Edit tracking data
_ _ _ _ _

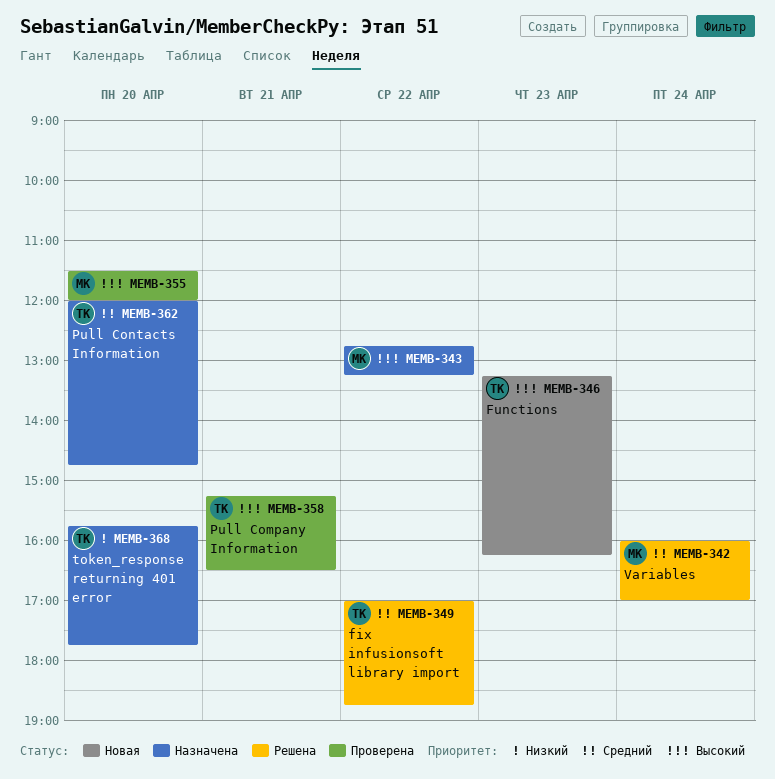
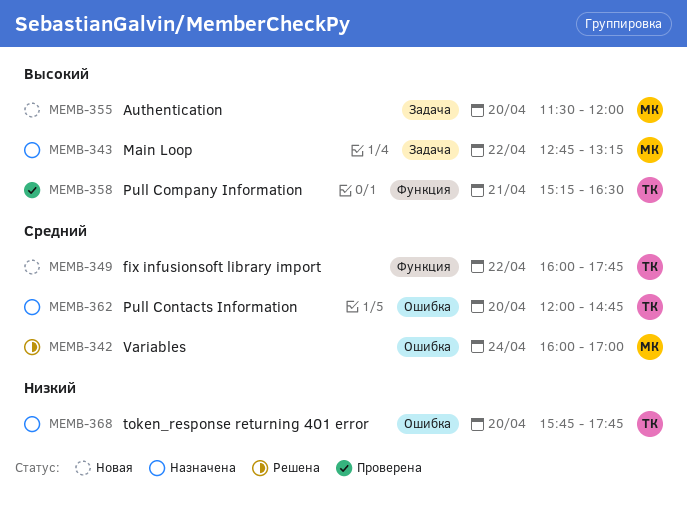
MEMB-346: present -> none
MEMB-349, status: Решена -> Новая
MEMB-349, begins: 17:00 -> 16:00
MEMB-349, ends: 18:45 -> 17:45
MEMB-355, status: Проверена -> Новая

_ _ _ _ _

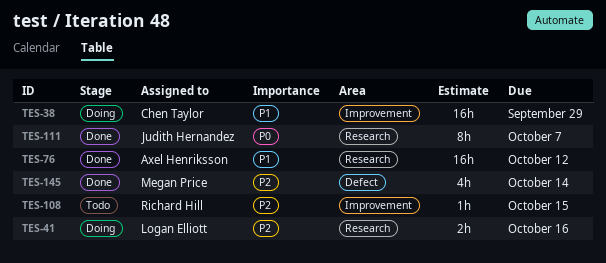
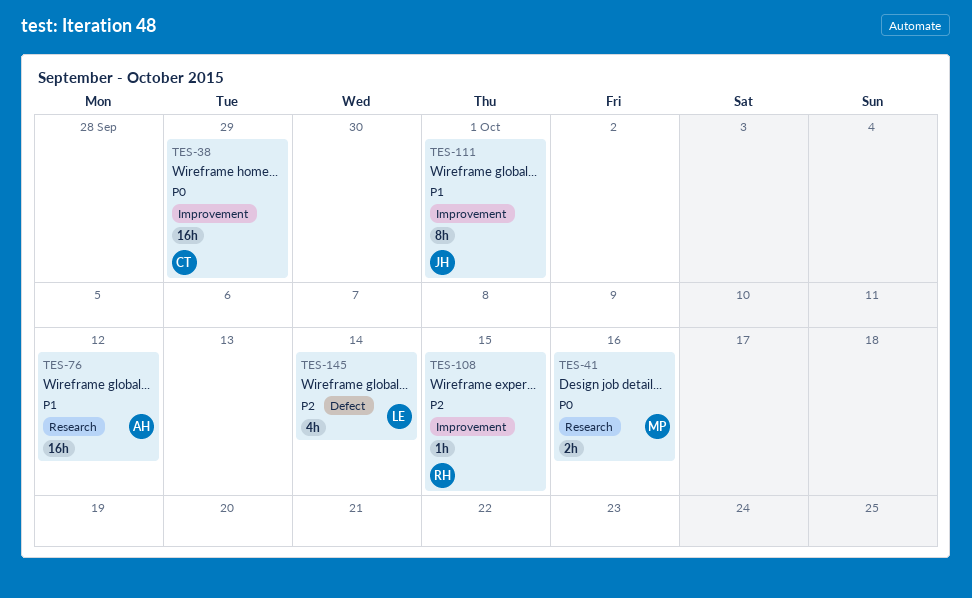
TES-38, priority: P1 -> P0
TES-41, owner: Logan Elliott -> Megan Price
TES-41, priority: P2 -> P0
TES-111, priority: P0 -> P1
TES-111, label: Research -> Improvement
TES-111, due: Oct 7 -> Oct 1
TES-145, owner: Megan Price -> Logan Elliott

_ _ _ _ _

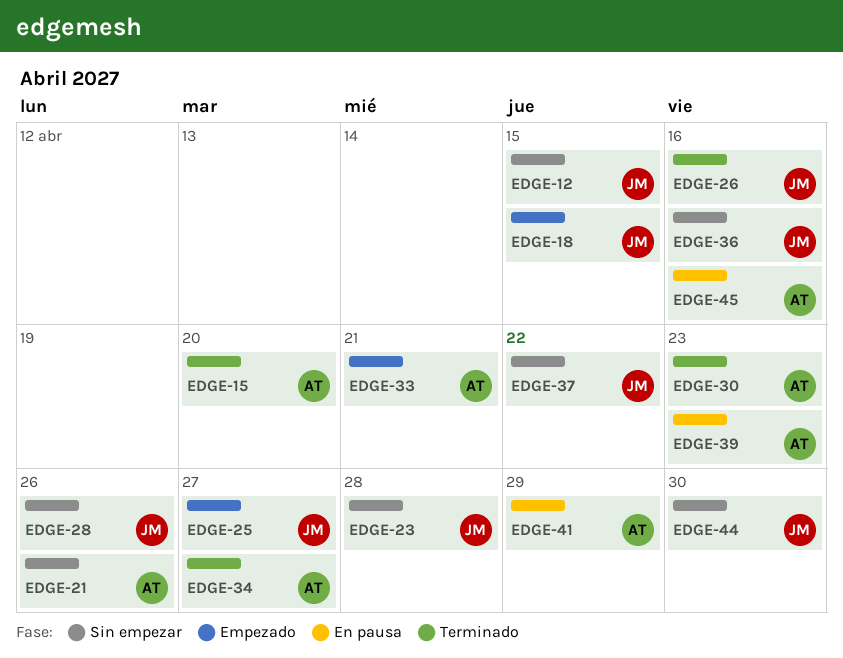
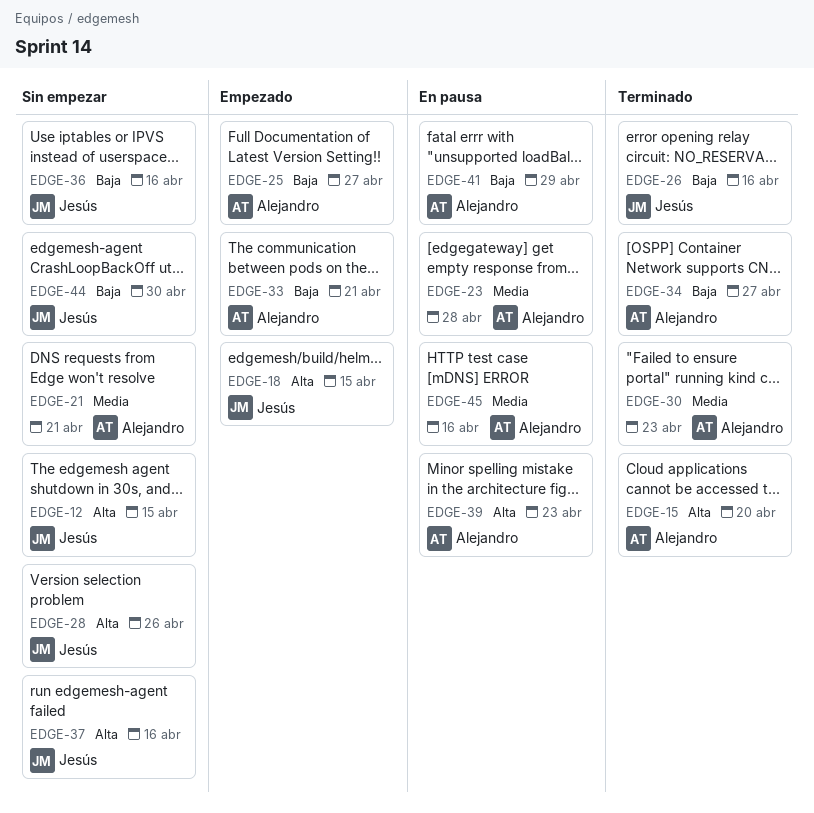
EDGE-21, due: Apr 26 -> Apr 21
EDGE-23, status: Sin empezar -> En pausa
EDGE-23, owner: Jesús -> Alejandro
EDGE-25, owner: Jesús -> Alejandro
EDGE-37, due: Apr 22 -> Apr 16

_ _ _ _ _

▶ **WHAT YOU NEED TO DO**
Copy the stretch of the records above that runs from the line with "MEMB-349, ends: 18:45 -> 17:45" through the line with "MEMB-355, status: Проверена -> Новая". Both end lines belong in the copy, and nothing else does.

▶ **RESPONSE TO THIS TASK**
MEMB-349, ends: 18:45 -> 17:45
MEMB-355, status: Проверена -> Новая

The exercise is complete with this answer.